Rows from a data collection:
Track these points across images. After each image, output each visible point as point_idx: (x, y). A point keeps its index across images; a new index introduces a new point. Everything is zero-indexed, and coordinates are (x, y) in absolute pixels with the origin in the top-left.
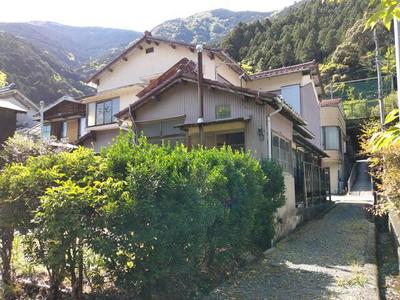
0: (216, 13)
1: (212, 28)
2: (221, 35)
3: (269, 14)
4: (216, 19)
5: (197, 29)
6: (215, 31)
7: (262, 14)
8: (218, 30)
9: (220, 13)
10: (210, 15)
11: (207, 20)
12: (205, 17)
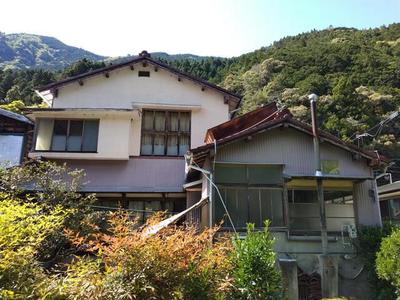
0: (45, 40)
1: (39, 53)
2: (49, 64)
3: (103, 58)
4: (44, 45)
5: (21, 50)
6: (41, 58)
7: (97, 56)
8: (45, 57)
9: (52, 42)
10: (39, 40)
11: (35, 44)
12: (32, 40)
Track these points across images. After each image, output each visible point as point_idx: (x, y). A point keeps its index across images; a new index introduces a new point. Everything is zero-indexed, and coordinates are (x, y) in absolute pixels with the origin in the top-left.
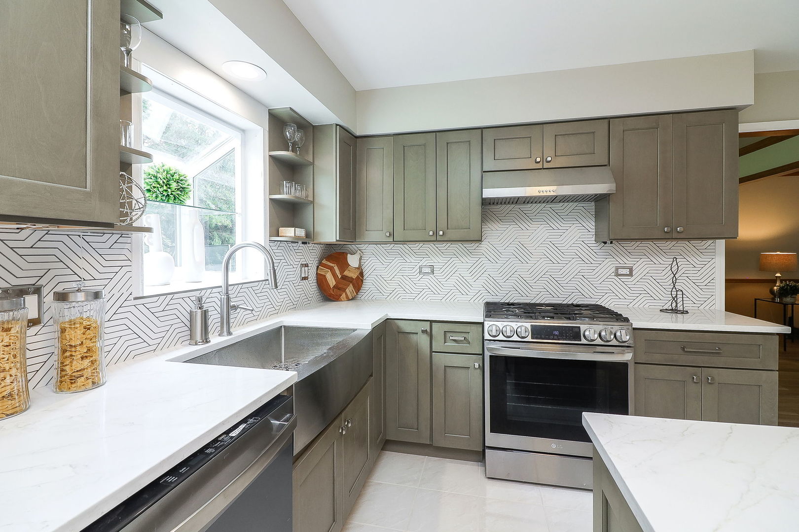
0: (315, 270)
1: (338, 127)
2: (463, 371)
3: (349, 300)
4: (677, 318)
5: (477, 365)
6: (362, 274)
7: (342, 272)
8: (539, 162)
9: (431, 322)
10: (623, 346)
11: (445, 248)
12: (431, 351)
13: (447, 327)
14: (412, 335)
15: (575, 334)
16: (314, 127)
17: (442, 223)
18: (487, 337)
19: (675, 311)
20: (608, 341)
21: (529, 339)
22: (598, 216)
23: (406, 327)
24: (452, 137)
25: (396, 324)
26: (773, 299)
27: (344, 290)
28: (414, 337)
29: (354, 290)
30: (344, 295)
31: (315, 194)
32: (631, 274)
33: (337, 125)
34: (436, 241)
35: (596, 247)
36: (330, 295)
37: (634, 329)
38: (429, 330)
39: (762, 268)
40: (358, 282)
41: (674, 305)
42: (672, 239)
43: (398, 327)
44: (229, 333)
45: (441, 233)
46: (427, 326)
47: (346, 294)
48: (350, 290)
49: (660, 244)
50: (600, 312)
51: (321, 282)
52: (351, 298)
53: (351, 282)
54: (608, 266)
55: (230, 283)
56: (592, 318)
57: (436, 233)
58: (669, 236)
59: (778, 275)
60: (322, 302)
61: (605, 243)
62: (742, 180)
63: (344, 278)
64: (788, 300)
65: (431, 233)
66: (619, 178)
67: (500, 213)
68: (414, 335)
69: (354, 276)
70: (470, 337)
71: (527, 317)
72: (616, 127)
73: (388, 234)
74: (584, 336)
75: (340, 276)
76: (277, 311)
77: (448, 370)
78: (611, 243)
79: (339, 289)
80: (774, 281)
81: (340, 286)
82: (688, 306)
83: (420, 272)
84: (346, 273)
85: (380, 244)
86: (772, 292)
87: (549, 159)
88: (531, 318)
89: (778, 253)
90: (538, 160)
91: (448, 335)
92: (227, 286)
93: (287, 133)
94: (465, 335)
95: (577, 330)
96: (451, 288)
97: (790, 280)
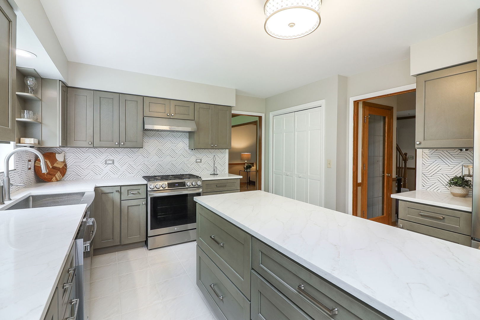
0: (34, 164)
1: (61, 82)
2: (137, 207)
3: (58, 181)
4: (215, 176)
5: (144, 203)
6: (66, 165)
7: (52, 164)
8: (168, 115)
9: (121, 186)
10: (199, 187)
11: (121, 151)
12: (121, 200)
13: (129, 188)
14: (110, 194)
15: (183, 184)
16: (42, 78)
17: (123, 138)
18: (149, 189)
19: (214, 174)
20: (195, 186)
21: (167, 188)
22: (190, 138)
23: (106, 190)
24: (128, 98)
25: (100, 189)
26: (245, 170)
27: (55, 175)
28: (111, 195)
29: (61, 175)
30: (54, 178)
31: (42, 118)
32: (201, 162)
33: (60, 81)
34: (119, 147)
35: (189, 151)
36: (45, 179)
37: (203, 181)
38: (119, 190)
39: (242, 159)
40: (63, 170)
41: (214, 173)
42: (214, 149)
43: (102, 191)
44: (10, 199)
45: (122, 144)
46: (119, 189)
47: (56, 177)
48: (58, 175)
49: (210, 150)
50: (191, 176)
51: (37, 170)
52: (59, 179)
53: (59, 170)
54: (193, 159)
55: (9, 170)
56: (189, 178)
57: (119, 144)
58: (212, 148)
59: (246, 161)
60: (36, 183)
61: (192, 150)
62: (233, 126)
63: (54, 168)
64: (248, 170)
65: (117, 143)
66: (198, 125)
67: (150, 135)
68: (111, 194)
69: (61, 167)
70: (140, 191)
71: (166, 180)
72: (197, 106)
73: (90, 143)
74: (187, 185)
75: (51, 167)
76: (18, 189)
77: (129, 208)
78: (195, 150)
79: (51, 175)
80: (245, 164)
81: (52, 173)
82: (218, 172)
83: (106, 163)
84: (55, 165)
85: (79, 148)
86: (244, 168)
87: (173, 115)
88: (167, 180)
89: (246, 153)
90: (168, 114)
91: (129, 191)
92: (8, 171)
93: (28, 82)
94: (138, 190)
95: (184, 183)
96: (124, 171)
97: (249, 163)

| ASSIGNED TASK |
Reproduce the rows starting at the beginning and ending at the line containing "12: (32, 40)", substituting "upper-left" for "top-left" and leaving everything else unchanged. Omit the pictures from your answer.

| WRITTEN SOLUTION |
Track these points across images. After each image, output each visible point as point_idx: (x, y). A point keeps its index across images; a new index introduces a new point. Everything is zero-indexed, and coordinates are (x, y) in absolute pixels with the origin in the upper-left.
0: (216, 13)
1: (212, 28)
2: (221, 35)
3: (269, 14)
4: (216, 19)
5: (197, 29)
6: (215, 31)
7: (262, 14)
8: (218, 30)
9: (220, 13)
10: (210, 15)
11: (207, 20)
12: (205, 17)
0: (45, 40)
1: (39, 53)
2: (49, 64)
3: (103, 58)
4: (44, 45)
5: (21, 50)
6: (41, 58)
7: (97, 56)
8: (45, 57)
9: (52, 42)
10: (39, 40)
11: (35, 44)
12: (32, 40)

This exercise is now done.